[AIM OF THE EXERCISE]
Your answer should consist of each line below that includes the word "down".

Segment Open

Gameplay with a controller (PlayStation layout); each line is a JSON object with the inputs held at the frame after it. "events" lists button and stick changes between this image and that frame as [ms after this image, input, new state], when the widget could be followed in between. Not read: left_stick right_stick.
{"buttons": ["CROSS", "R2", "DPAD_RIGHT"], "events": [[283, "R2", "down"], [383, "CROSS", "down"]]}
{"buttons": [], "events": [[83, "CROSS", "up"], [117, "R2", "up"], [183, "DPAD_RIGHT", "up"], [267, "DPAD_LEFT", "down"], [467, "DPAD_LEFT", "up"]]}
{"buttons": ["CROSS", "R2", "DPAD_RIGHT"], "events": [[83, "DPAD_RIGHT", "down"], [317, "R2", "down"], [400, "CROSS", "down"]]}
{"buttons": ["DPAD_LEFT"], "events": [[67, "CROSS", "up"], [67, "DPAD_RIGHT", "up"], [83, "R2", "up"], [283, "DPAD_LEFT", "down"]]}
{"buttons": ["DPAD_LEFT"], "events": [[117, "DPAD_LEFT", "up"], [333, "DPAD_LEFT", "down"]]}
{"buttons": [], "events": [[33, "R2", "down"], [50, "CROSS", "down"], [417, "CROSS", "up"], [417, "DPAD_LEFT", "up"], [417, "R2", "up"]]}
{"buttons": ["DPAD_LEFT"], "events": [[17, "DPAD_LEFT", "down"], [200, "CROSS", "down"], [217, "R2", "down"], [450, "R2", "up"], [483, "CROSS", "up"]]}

Segment Closed

[TASK RESPONSE]
{"buttons": ["CROSS", "R2", "DPAD_RIGHT"], "events": [[283, "R2", "down"], [383, "CROSS", "down"]]}
{"buttons": [], "events": [[83, "CROSS", "up"], [117, "R2", "up"], [183, "DPAD_RIGHT", "up"], [267, "DPAD_LEFT", "down"], [467, "DPAD_LEFT", "up"]]}
{"buttons": ["CROSS", "R2", "DPAD_RIGHT"], "events": [[83, "DPAD_RIGHT", "down"], [317, "R2", "down"], [400, "CROSS", "down"]]}
{"buttons": ["DPAD_LEFT"], "events": [[67, "CROSS", "up"], [67, "DPAD_RIGHT", "up"], [83, "R2", "up"], [283, "DPAD_LEFT", "down"]]}
{"buttons": ["DPAD_LEFT"], "events": [[117, "DPAD_LEFT", "up"], [333, "DPAD_LEFT", "down"]]}
{"buttons": [], "events": [[33, "R2", "down"], [50, "CROSS", "down"], [417, "CROSS", "up"], [417, "DPAD_LEFT", "up"], [417, "R2", "up"]]}
{"buttons": ["DPAD_LEFT"], "events": [[17, "DPAD_LEFT", "down"], [200, "CROSS", "down"], [217, "R2", "down"], [450, "R2", "up"], [483, "CROSS", "up"]]}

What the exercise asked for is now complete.